LONDON - Gordon Brown looked like a mouldy cheese, David Cameron a fleshy buttock and Nick Clegg a scrambled egg. Britain's newspapers pulled no punches as they summed up the last of the country's pre-election leadership debates in typically ribald fashion.
With the partisan press in broad agreement with opinion polls that handed victory in the third televised encounter to Conservative leader Cameron, many dwelled on Prime Minister Brown's failure to revive his chances ahead of the May 6 vote.

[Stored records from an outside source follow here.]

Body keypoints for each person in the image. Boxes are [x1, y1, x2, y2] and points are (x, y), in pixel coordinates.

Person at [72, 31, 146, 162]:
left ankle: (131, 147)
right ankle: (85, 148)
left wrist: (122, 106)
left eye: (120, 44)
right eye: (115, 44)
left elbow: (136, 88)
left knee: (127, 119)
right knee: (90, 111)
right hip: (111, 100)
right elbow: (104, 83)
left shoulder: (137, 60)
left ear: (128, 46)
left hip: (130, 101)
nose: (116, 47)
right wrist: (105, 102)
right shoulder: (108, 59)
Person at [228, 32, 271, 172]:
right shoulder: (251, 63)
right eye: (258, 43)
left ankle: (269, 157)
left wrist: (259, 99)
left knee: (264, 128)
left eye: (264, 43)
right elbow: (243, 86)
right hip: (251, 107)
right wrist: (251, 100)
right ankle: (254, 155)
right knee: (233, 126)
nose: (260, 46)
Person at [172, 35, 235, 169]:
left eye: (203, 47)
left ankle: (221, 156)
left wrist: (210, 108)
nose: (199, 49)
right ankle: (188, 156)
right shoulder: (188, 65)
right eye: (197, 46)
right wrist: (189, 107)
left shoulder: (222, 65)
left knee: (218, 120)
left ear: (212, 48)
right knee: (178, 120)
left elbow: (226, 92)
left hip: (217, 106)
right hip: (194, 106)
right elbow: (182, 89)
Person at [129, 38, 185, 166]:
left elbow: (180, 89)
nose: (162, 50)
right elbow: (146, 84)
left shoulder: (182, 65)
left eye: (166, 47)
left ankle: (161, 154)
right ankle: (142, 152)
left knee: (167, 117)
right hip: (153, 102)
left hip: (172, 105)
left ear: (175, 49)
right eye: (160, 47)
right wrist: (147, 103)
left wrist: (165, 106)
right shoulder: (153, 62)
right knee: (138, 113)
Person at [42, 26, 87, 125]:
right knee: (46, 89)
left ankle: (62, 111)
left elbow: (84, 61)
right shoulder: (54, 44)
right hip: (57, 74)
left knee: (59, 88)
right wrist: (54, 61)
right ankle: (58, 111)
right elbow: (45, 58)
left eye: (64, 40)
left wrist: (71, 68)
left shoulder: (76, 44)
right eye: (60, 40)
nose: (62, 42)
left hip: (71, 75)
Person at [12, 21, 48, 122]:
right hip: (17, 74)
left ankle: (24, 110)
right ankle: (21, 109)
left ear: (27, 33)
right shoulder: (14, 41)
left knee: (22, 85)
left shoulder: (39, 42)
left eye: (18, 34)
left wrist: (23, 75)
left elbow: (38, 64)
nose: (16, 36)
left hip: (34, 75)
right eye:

And for some there was disappointment that more was not made of the now-notorious gaffe that saw Brown caught on tape calling a supporter of his Labour party -- an elderly woman by the name of Gillian Duffy -- "bigoted."
The Sun newspaper, a Rupert Murdoch-owned tabloid that has declared its backing for Cameron, gave its reaction in image form, picturing Brown's face burned into a piece of bread under the headline "Scrambled Clegg and Toast."
"[Cameron] ran rings round exhausted Gordon Brown and increasingly rattled Clegg as they traded blows over the economy," Sun Political Editor Trevor Kavanagh wrote. "The Tory [Conservative] leader looked like a real prime minister in waiting as he laid out his plans on tax, spending and bank reform."